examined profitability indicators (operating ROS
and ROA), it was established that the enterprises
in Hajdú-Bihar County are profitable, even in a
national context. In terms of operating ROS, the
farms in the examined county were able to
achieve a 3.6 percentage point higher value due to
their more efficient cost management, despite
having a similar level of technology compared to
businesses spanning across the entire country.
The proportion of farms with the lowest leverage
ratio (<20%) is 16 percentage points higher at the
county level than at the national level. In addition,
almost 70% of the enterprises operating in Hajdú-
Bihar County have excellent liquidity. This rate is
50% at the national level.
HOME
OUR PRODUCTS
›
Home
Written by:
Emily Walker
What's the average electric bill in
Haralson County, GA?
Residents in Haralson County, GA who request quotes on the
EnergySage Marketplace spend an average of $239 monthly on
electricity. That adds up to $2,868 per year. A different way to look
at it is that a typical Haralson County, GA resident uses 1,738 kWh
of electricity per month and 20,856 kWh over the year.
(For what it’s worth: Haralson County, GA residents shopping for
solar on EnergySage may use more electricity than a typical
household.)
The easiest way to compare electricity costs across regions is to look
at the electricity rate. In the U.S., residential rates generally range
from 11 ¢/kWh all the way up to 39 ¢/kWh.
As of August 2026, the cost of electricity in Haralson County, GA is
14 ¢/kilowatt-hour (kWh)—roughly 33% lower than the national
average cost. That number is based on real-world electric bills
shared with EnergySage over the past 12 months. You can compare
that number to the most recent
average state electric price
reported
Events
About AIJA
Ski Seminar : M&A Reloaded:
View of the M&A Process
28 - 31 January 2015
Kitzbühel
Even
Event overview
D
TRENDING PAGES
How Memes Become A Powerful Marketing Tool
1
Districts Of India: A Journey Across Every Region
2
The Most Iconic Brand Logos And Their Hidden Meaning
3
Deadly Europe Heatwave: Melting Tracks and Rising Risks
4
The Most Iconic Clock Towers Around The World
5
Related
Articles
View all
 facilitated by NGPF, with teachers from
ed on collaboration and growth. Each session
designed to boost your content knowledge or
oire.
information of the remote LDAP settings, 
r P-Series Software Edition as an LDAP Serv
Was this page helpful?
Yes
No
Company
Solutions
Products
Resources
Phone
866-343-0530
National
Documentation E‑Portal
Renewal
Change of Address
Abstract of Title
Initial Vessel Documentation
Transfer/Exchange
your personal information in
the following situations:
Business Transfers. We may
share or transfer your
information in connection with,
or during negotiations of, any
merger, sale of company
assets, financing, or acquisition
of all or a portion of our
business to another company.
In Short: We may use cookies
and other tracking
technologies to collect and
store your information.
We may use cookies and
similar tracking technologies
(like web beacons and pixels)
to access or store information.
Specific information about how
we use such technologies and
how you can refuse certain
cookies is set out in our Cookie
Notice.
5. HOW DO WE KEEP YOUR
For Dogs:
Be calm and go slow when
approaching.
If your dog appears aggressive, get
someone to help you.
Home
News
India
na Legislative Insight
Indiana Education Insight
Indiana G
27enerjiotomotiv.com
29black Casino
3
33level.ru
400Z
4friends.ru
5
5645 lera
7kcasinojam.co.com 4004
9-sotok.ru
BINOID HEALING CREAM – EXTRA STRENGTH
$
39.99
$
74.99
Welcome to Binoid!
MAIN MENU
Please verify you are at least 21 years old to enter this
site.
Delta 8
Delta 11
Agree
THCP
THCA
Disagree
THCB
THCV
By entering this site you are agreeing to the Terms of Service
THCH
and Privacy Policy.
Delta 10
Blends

Your task: Render the text of each row above as a JSON list of strings, one string per line, leaving out blank lines.

Your solution:
[
  "examined profitability indicators (operating ROS",
  "and ROA), it was established that the enterprises",
  "in Hajdú-Bihar County are profitable, even in a",
  "national context. In terms of operating ROS, the",
  "farms in the examined county were able to",
  "achieve a 3.6 percentage point higher value due to",
  "their more efficient cost management, despite",
  "having a similar level of technology compared to",
  "businesses spanning across the entire country.",
  "The proportion of farms with the lowest leverage",
  "ratio (<20%) is 16 percentage points higher at the",
  "county level than at the national level. In addition,",
  "almost 70% of the enterprises operating in Hajdú-",
  "Bihar County have excellent liquidity. This rate is",
  "50% at the national level.",
  "HOME",
  "OUR PRODUCTS",
  "›",
  "Home",
  "Written by:",
  "Emily Walker",
  "What's the average electric bill in",
  "Haralson County, GA?",
  "Residents in Haralson County, GA who request quotes on the",
  "EnergySage Marketplace spend an average of $239 monthly on",
  "electricity. That adds up to $2,868 per year. A different way to look",
  "at it is that a typical Haralson County, GA resident uses 1,738 kWh",
  "of electricity per month and 20,856 kWh over the year.",
  "(For what it’s worth: Haralson County, GA residents shopping for",
  "solar on EnergySage may use more electricity than a typical",
  "household.)",
  "The easiest way to compare electricity costs across regions is to look",
  "at the electricity rate. In the U.S., residential rates generally range",
  "from 11 ¢/kWh all the way up to 39 ¢/kWh.",
  "As of August 2026, the cost of electricity in Haralson County, GA is",
  "14 ¢/kilowatt-hour (kWh)—roughly 33% lower than the national",
  "average cost. That number is based on real-world electric bills",
  "shared with EnergySage over the past 12 months. You can compare",
  "that number to the most recent",
  "average state electric price",
  "reported",
  "Events",
  "About AIJA",
  "Ski Seminar : M&A Reloaded:",
  "View of the M&A Process",
  "28 - 31 January 2015",
  "Kitzbühel",
  "Even",
  "Event overview",
  "D",
  "TRENDING PAGES",
  "How Memes Become A Powerful Marketing Tool",
  "1",
  "Districts Of India: A Journey Across Every Region",
  "2",
  "The Most Iconic Brand Logos And Their Hidden Meaning",
  "3",
  "Deadly Europe Heatwave: Melting Tracks and Rising Risks",
  "4",
  "The Most Iconic Clock Towers Around The World",
  "5",
  "Related",
  "Articles",
  "View all",
  " facilitated by NGPF, with teachers from",
  "ed on collaboration and growth. Each session",
  "designed to boost your content knowledge or",
  "oire.",
  "information of the remote LDAP settings, ",
  "r P-Series Software Edition as an LDAP Serv",
  "Was this page helpful?",
  "Yes",
  "No",
  "Company",
  "Solutions",
  "Products",
  "Resources",
  "Phone",
  "866-343-0530",
  "National",
  "Documentation E‑Portal",
  "Renewal",
  "Change of Address",
  "Abstract of Title",
  "Initial Vessel Documentation",
  "Transfer/Exchange",
  "your personal information in",
  "the following situations:",
  "Business Transfers. We may",
  "share or transfer your",
  "information in connection with,",
  "or during negotiations of, any",
  "merger, sale of company",
  "assets, financing, or acquisition",
  "of all or a portion of our",
  "business to another company.",
  "In Short: We may use cookies",
  "and other tracking",
  "technologies to collect and",
  "store your information.",
  "We may use cookies and",
  "similar tracking technologies",
  "(like web beacons and pixels)",
  "to access or store information.",
  "Specific information about how",
  "we use such technologies and",
  "how you can refuse certain",
  "cookies is set out in our Cookie",
  "Notice.",
  "5. HOW DO WE KEEP YOUR",
  "For Dogs:",
  "Be calm and go slow when",
  "approaching.",
  "If your dog appears aggressive, get",
  "someone to help you.",
  "Home",
  "News",
  "India",
  "na Legislative Insight",
  "Indiana Education Insight",
  "Indiana G",
  "27enerjiotomotiv.com",
  "29black Casino",
  "3",
  "33level.ru",
  "400Z",
  "4friends.ru",
  "5",
  "5645 lera",
  "7kcasinojam.co.com 4004",
  "9-sotok.ru",
  "BINOID HEALING CREAM – EXTRA STRENGTH",
  "$",
  "39.99",
  "$",
  "74.99",
  "Welcome to Binoid!",
  "MAIN MENU",
  "Please verify you are at least 21 years old to enter this",
  "site.",
  "Delta 8",
  "Delta 11",
  "Agree",
  "THCP",
  "THCA",
  "Disagree",
  "THCB",
  "THCV",
  "By entering this site you are agreeing to the Terms of Service",
  "THCH",
  "and Privacy Policy.",
  "Delta 10",
  "Blends"
]